La calèche était déjà partie. Ivan ne répondit rien.

« Voilà comme tu es ! reprit Fiodor Pavlovitch, après un silence de deux minutes, en regardant son fils de travers. Car c’est toi qui as imaginé cette visite au monastère, qui l’as provoquée et approuvée. Pourquoi te fâcher maintenant ?

— Trêve d’insanités ! Reposez-vous donc un peu », répliqua Ivan d’un ton rude.

Fiodor Pavlovitch se tut encore deux minutes.

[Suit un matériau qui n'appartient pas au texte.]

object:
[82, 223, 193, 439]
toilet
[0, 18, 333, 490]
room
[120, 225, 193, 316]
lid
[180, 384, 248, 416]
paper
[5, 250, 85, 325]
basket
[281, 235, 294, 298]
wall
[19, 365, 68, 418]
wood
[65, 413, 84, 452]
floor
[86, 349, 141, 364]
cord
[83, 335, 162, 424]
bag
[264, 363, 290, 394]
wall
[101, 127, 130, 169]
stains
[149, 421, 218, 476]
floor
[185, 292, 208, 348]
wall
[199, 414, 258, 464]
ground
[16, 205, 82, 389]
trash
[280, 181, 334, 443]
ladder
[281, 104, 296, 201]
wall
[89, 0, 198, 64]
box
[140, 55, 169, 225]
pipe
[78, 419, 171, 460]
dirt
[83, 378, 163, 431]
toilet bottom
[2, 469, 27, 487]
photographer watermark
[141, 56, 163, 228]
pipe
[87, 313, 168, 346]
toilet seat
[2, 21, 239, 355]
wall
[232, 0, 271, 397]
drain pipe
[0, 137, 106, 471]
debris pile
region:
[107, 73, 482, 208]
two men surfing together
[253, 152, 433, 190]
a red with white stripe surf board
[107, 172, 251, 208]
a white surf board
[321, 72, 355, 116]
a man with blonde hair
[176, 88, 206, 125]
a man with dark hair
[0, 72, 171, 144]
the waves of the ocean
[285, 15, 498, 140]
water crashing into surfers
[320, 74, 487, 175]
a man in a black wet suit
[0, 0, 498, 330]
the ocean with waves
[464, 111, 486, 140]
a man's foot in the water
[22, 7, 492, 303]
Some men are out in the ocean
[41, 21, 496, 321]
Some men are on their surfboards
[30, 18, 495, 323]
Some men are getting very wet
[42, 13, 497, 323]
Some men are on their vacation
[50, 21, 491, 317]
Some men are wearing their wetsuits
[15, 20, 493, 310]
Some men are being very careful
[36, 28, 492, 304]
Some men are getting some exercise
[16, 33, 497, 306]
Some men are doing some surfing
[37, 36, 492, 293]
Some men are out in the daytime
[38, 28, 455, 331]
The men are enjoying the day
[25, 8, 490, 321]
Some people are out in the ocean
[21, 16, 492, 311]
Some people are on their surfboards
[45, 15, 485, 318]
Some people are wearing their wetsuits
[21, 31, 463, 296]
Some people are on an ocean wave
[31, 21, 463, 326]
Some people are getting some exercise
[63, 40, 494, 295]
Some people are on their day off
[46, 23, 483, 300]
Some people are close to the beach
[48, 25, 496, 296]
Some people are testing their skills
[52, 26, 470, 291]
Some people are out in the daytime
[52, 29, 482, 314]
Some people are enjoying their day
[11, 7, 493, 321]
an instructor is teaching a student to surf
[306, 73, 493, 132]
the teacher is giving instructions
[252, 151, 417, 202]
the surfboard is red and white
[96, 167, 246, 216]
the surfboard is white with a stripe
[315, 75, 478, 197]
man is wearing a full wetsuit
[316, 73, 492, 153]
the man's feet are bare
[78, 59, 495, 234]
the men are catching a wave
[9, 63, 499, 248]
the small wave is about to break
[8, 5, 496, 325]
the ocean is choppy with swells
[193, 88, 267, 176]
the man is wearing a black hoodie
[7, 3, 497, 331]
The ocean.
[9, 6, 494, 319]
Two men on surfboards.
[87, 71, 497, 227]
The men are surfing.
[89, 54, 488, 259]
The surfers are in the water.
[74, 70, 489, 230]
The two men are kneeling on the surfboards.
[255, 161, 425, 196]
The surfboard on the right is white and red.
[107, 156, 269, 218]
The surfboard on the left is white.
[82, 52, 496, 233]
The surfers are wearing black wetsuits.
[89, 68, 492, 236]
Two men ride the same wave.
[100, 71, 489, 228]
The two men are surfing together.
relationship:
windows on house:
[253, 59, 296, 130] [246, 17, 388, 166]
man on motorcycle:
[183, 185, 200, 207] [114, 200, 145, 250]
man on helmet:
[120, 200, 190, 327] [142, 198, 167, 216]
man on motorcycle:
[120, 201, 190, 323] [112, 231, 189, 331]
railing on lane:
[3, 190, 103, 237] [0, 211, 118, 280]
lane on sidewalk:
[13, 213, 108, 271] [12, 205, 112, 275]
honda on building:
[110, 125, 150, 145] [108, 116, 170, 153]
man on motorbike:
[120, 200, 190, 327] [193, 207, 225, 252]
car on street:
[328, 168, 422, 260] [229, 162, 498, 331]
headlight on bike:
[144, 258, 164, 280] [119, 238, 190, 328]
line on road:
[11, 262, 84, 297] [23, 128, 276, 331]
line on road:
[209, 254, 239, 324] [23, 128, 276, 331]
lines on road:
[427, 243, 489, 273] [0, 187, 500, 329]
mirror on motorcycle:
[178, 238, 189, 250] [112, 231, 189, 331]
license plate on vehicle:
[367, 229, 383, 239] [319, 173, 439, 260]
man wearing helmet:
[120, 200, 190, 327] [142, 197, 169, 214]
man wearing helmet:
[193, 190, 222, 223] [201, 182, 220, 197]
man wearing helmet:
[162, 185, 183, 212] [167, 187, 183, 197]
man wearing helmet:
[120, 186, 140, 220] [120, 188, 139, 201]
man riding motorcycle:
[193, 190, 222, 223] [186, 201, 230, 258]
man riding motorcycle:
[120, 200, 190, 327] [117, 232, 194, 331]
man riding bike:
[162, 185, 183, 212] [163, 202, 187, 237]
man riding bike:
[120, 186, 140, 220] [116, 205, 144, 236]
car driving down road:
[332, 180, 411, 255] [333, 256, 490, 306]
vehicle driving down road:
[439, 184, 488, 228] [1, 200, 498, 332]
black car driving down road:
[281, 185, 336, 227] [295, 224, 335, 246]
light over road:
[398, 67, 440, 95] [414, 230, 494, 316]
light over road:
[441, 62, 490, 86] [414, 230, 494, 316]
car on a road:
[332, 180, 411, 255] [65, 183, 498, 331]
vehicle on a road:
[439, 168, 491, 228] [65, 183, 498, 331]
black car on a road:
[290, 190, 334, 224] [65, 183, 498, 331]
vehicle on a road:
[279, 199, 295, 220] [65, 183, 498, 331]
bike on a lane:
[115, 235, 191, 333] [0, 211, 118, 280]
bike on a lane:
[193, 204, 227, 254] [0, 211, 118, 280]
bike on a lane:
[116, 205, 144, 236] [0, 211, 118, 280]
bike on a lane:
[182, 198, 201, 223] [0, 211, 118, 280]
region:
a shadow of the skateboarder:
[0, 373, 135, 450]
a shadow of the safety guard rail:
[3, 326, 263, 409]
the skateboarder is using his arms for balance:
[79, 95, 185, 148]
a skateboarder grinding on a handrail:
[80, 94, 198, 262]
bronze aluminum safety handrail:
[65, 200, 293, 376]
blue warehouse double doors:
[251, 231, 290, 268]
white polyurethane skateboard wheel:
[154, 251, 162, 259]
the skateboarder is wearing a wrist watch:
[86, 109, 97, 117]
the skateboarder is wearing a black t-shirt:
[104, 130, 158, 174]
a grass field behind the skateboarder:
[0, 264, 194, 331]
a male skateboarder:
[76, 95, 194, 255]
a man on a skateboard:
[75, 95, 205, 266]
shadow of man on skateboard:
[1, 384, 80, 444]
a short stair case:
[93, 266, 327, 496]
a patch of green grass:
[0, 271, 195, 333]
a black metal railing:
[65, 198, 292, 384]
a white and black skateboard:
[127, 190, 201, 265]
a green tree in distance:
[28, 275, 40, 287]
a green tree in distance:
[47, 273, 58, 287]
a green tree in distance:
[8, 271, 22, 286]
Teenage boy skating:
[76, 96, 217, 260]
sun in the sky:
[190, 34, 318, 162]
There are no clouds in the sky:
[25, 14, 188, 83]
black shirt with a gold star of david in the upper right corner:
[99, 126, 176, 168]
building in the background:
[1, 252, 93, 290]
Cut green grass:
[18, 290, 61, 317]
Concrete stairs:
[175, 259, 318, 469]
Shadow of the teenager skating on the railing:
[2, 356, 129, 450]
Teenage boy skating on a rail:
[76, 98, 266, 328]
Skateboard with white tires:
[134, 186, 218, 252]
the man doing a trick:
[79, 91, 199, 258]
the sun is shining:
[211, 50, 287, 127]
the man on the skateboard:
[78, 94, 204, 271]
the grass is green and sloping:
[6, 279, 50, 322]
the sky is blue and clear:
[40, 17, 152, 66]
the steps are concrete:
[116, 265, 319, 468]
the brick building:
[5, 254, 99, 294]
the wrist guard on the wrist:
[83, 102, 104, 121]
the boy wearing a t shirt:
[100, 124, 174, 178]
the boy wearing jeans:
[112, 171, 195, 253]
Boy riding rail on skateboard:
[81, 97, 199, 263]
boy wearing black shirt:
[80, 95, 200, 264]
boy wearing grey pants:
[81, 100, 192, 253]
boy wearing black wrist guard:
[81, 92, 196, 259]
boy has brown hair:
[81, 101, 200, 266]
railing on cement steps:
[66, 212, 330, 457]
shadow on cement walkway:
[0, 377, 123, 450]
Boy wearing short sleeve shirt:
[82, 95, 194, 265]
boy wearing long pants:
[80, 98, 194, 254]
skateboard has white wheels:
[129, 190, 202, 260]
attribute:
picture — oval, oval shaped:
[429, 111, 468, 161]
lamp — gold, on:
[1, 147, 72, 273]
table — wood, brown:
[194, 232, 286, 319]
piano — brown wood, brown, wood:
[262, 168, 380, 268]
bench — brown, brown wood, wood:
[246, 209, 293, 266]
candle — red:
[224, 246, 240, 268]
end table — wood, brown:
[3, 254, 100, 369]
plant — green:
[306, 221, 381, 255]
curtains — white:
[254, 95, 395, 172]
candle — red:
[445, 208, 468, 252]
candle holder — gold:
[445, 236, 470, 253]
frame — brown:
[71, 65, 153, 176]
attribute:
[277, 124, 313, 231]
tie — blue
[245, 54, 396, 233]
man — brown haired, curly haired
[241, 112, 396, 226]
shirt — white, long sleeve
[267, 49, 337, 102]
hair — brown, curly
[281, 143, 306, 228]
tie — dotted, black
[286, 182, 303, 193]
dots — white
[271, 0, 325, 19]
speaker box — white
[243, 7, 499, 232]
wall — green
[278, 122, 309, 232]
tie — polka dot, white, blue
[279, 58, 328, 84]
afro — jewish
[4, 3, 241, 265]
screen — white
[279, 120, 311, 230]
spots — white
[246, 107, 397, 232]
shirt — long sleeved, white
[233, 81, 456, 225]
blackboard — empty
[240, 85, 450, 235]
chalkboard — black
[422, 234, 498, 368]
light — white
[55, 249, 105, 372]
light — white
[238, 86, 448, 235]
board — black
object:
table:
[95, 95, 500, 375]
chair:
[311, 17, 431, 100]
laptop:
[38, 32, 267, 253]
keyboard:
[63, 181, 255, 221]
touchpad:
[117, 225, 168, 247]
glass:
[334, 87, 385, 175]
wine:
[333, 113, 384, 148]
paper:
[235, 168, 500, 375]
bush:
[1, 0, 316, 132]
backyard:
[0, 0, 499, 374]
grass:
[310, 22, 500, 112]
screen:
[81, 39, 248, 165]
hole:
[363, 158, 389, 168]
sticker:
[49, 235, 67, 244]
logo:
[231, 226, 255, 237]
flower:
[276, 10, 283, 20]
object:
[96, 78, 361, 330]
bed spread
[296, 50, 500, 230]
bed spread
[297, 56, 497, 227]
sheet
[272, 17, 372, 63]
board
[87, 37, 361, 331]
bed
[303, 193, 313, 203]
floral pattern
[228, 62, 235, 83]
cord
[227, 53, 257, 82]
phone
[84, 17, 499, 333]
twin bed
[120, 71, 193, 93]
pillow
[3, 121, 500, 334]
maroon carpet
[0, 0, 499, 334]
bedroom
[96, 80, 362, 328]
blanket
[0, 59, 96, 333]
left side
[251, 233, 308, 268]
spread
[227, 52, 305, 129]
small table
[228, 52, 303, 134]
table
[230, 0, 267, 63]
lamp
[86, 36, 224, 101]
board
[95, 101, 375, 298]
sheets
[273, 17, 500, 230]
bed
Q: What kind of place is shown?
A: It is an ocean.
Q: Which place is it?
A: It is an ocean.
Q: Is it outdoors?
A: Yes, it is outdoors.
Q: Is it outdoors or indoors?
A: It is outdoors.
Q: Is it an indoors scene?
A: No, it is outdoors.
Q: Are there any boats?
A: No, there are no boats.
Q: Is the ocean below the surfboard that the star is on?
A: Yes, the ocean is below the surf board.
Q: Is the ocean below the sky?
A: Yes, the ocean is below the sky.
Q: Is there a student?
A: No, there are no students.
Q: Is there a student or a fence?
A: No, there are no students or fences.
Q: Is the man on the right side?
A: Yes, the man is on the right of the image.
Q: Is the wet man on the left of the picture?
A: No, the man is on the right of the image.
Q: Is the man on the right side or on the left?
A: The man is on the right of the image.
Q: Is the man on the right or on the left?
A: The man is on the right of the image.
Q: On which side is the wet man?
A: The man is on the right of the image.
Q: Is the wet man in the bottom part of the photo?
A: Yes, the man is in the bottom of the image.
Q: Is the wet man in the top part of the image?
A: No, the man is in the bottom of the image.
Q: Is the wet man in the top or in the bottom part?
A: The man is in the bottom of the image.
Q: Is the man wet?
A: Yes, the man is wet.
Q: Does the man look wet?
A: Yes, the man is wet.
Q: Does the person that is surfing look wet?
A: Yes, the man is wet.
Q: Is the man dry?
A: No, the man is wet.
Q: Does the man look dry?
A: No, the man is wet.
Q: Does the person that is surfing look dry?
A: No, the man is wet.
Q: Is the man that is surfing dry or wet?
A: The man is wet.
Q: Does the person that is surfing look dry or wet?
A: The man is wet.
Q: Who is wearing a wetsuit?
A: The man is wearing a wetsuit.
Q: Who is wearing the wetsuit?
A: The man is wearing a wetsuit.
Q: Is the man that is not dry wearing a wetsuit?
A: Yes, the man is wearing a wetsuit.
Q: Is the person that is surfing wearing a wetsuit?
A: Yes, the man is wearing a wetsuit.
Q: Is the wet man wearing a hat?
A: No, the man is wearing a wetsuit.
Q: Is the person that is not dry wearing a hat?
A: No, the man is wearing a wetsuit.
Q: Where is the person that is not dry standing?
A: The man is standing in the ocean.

« Un petit verre de cognac me ferait du bien », déclara-t-il alors d’un ton sentencieux.

Ivan ne répondit rien.

« Eh ! quand nous serons arrivés, tu en prendras bien aussi un verre ! »

Ivan ne soufflait toujours mot.

Fiodor Pavlovitch attendit encore deux minutes.

« Bien que cela vous soit fort désagréable, révérencieux Karl von Moor, je retirerai pourtant Aliocha du monastère. »

Ivan haussa dédaigneusement les épaules, se détourna, se mit à regarder la route. Ils n’échangèrent plus un mot jusqu’à la maison.